Istruzione scritta: Ripeti parola per parola le righe comprese tra quella che contiene "pattern 3h57, with" e quella che contiene "It shows h=6 m=15 s=52", entrambe incluse.

Materiale fornito:

.....

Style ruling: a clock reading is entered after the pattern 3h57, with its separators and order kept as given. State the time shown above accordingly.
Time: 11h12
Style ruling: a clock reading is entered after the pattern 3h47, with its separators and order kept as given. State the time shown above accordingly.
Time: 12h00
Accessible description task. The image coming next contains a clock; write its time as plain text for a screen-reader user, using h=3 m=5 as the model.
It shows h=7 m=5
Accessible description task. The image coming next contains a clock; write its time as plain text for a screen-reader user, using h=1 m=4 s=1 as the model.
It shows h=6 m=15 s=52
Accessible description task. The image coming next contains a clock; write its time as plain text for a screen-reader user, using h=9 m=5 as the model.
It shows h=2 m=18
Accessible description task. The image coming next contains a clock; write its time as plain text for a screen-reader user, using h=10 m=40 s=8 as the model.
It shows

.....

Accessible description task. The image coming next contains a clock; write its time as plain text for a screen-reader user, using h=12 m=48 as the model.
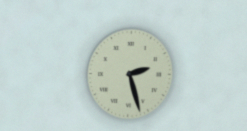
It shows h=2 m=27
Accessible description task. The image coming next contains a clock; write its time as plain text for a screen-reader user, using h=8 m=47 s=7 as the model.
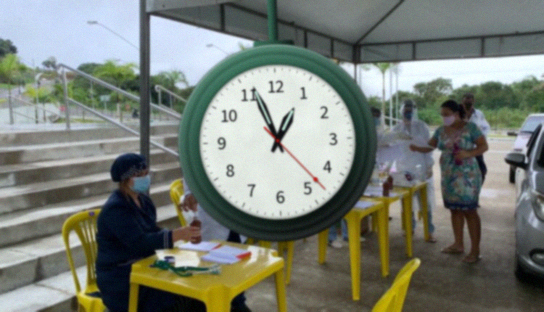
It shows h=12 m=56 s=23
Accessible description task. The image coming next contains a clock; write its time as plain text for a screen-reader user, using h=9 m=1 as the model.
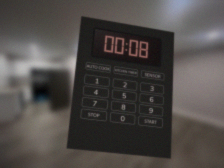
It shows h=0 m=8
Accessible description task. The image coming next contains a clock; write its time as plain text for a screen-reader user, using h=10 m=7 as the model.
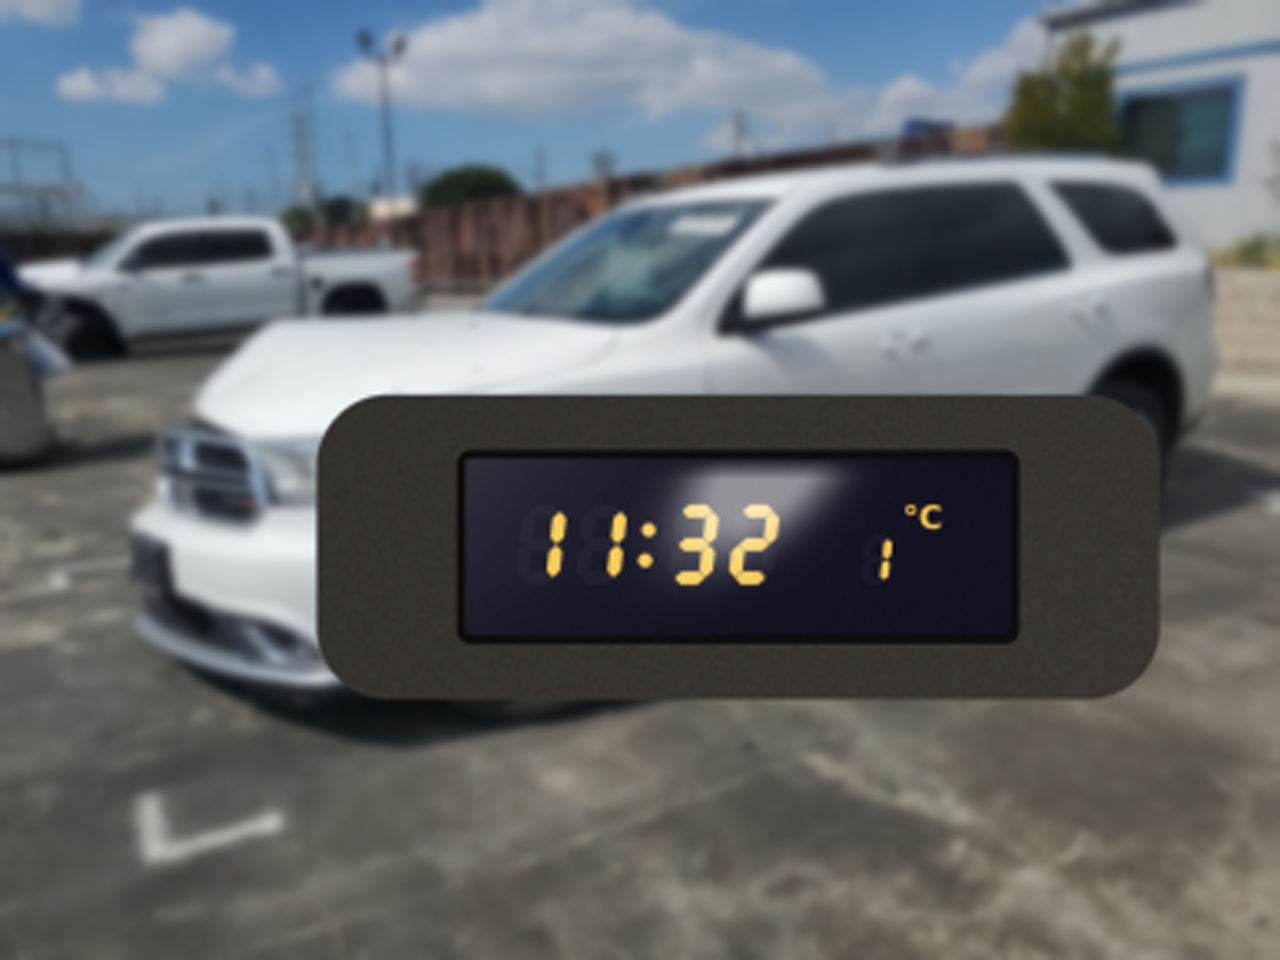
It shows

.....

Compito svolto:
Style ruling: a clock reading is entered after the pattern 3h57, with its separators and order kept as given. State the time shown above accordingly.
Time: 11h12
Style ruling: a clock reading is entered after the pattern 3h47, with its separators and order kept as given. State the time shown above accordingly.
Time: 12h00
Accessible description task. The image coming next contains a clock; write its time as plain text for a screen-reader user, using h=3 m=5 as the model.
It shows h=7 m=5
Accessible description task. The image coming next contains a clock; write its time as plain text for a screen-reader user, using h=1 m=4 s=1 as the model.
It shows h=6 m=15 s=52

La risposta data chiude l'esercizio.